Aiguillonnés par les universitaires et sous la direction d’un spécialiste du droit constitutionnel, Matthieu Caron, les élus ne s’interdisent aucun terrain d’enquête : Etat, administrations, collectivités, assemblées parlementaires… L’observatoire a toutefois identifié deux problématiques prioritaires pour 2019 : le train de vie des élus locaux et celui des hauts fonctionnaires.
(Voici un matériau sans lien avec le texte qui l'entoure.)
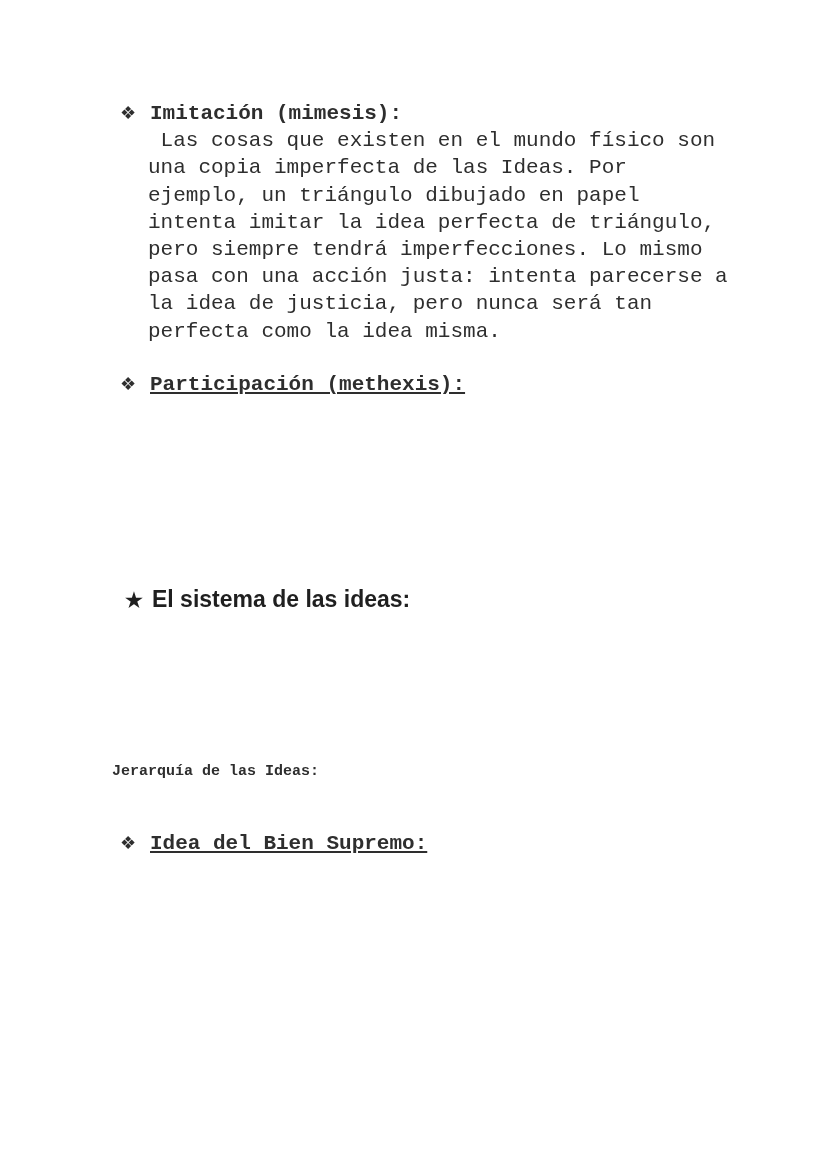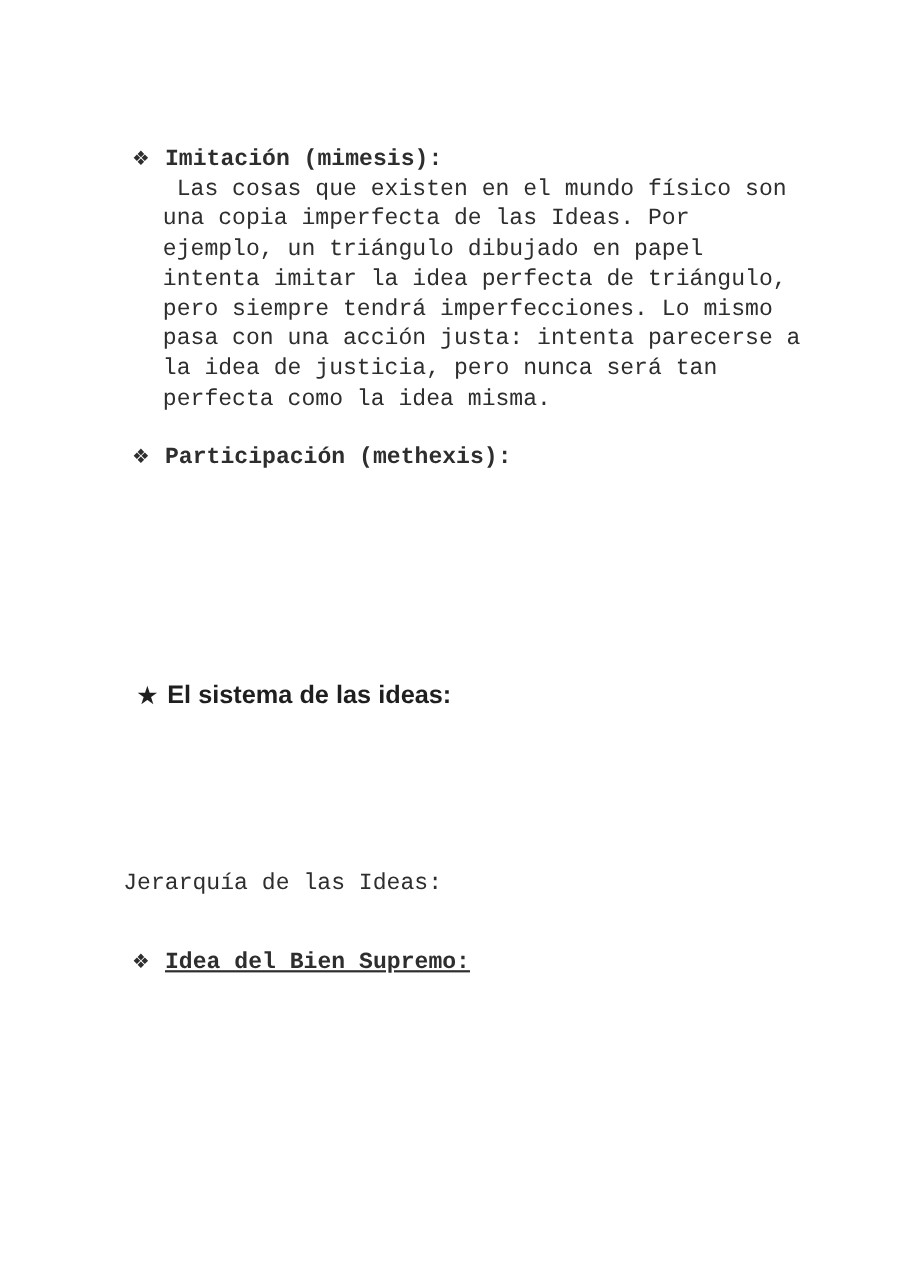--- a/index.html
+++ b/index.html
@@ -15,7 +15,6 @@
     overflow: hidden;
     font-family: "Liberation Mono", monospace;
     color: #2e2e2e;
-    margin-top: 32px;
   }
   .block {
     position: absolute;

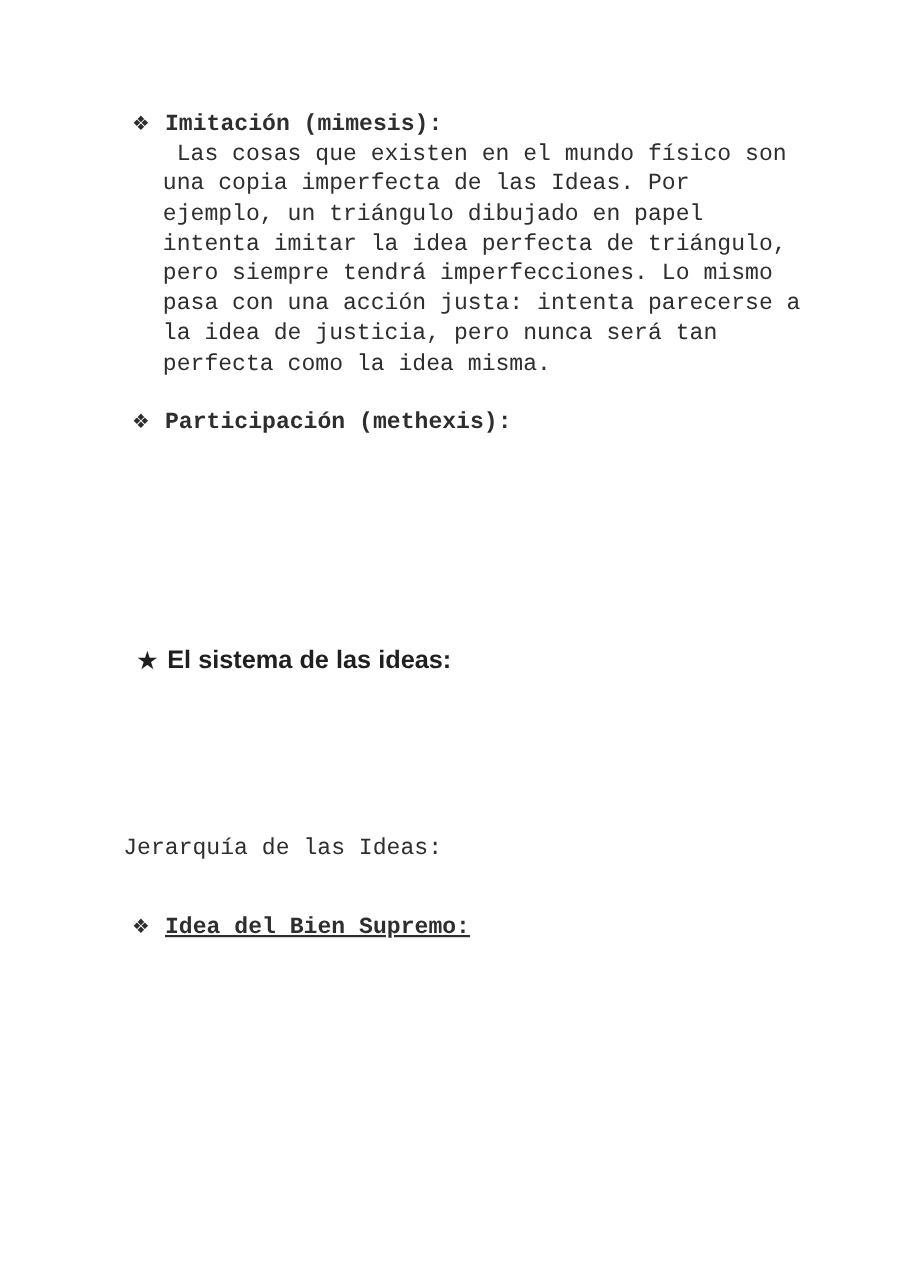--- a/index.html
+++ b/index.html
@@ -81,7 +81,7 @@
 perfecta como la idea misma.</div>
   </section>
 
-  <section class="block" style="left:120px; top:370px;">
+  <section class="block" style="left:120px; top:370px;text-decoration:underline;">
     <div class="bullet-title-row"><span class="marker">❖</span><span class="btitle">Participación (methexis):</span></div>
   </section>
Des élus qui mènent grand train

«On vient d’en avoir une démonstration avec le sujet des Autorités administratives indépendantes (AAI), note René Dosière, en référence à la récente polémique concernant la généreuse rémunération de Chantal Jouanno à la tête de la Commission nationale du débat public (CNDP). Aucune grille de rémunérations n’a été fixée, c’est anormal.»
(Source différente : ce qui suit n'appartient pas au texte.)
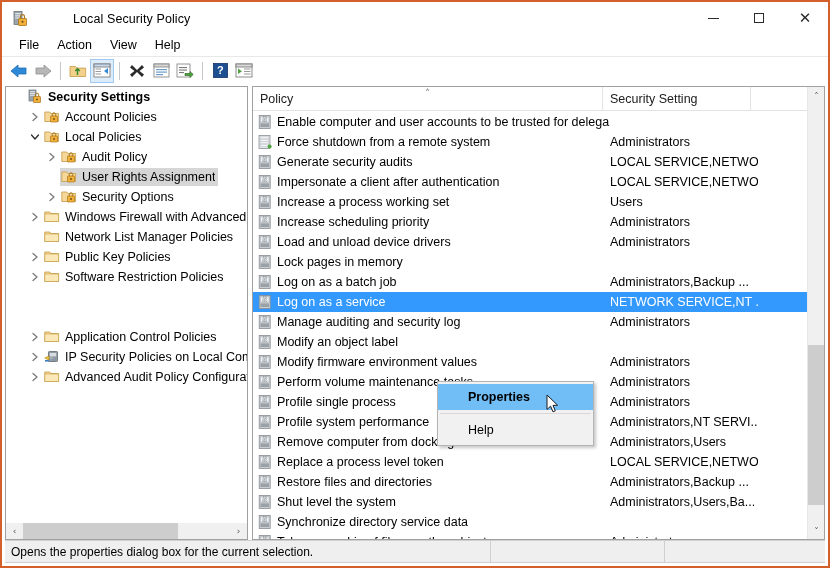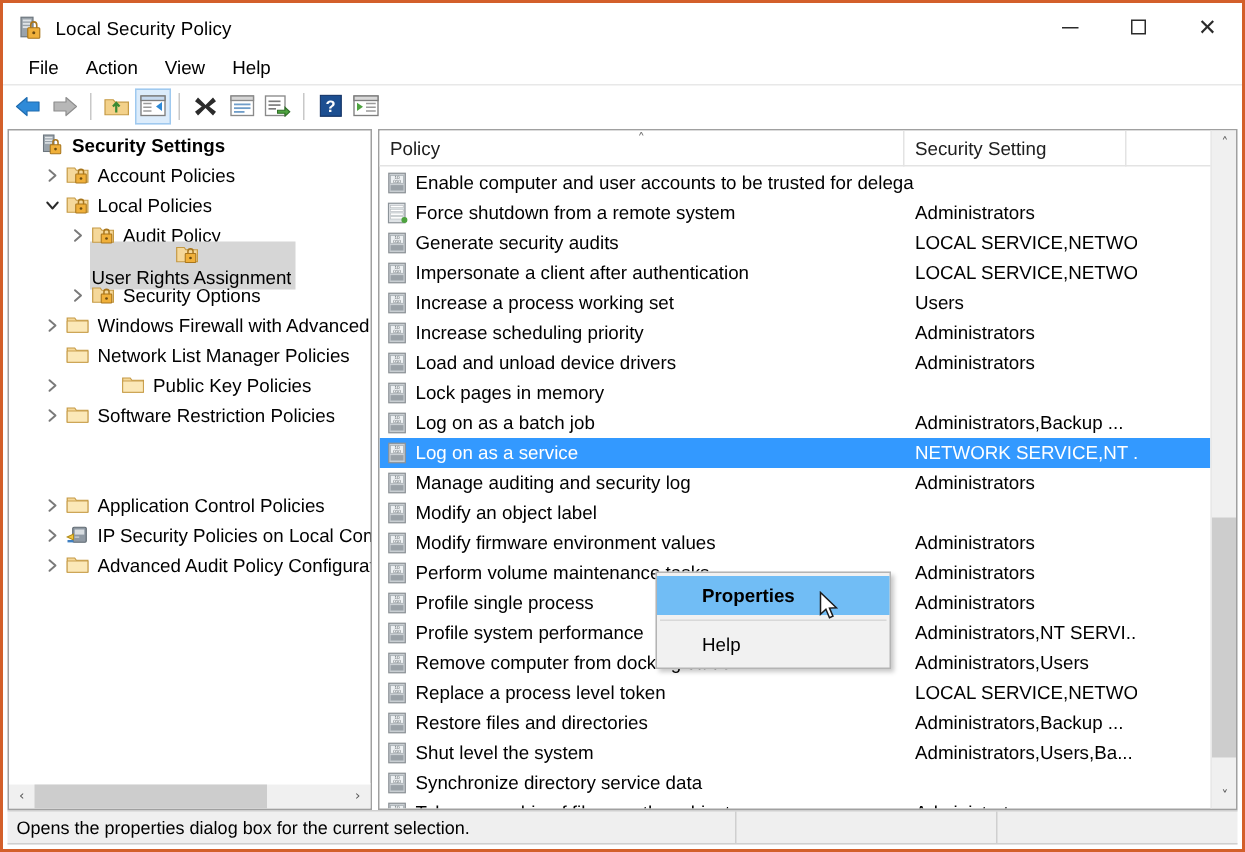--- a/index.html
+++ b/index.html
@@ -29,6 +29,7 @@
     background: #ffffff;
     display: flex;
     align-items: center;
+    gap: 36px;
   }
   .title-icon {
     width: 18px; height: 18px;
L’ex-député pointe aussi le cumul des pensions de retraite et des rémunérations, pratiqué par nombre de présidents d’AAI, tel le Défenseur des droits Jacques Toubon. «A ma connaissance, seul deux d’entre eux ont demandé un plafonnement de leurs rémunérations», précise l’ancien maire de Laon : Jean-Louis Nadal, président de la Haute autorité pour la transparence de la vie publique (HATVP) et Jean-François Carenco, président de la Commission de régulation de l’énergie.

Les élus locaux constituent donc l’autre gros «morceau». Si l’écrasante majorité ne perçoit pas d’indemnités, «1500 à 2000» grands élus mènent grand train, à en croire René Dosière. Or, les contrôles sur leurs frais seraient plutôt faibles et leur rémunération parfois inadaptée, alors que les compétences des collectivités ont beaucoup évolué ces dernières années.

« Tordre le cou aux fantasmes »

Pas question pour autant de stigmatiser, au risque d’alimenter le populisme, insiste le président de l’Observatoire. «La transparence permet de tordre le cou aux fantasmes», juge-t-il en donnant quelques exemples. Les 115 millions d’euros du budget de l’Elysée? C’est l’équivalent de ce que l’Etat rembourse en intérêts de la dette… chaque jour. Celui de l’Assemblée nationale? Il «pèse» 40 centimes sur 1000 euros de dépenses publiques.

«Les citoyens ne se rendent pas toujours compte des progrès qui ont été réalisés au sein de la chambre basse du Parlement», estime Laurianne Rossi, qui cite en exemple la réforme du contrôle des frais de mandat ou l’alignement des régimes de retraite et d’indemnisation chômage. Reste néanmoins à améliorer les déclarations d’intérêt des députés, comme un récent rapport le constatait…

Partisan d’une démarche constructive, l’Observatoire envisage d’ailleurs d’apporter sa pierre au «grand débat» lancé par Emmanuel Macron en publiant une douzaine de propositions «pour restaurer la confiance entre citoyens et pouvoirs publics». Le sujet sera abordé à l’occasion de la première assemblée générale de l’association, le 7 février.

La mairie de Paris veut adhérer au club

En attendant d’obtenir des réponses à ses (nombreuses) questions, de pouvoir boucler ses premières enquêtes et proposer des réformes législatives adaptées, le «commando» Dosière cherche des financements. L’association a bénéficié «non sans mal» d’une subvention de 30 000 euros de la part de Matignon. La mairie de Paris, qui compte devenir membre très bientôt en tant que personne morale, pourrait aussi donner un coup de main.

Une association qui scrute la dépense publique, notamment des collectivités, soutenue matériellement par des collectivités? René Dosière assure qu’il n’y a pas de contradiction, en rappelant le but non-lucratif de l’Observatoire et l’absence de rémunération de ses membres. En outre, précise-t-il, tout concours financier sera évidemment mentionné dans le rapport annuel du think-tank. La transparence, cela vaut pour tout le monde.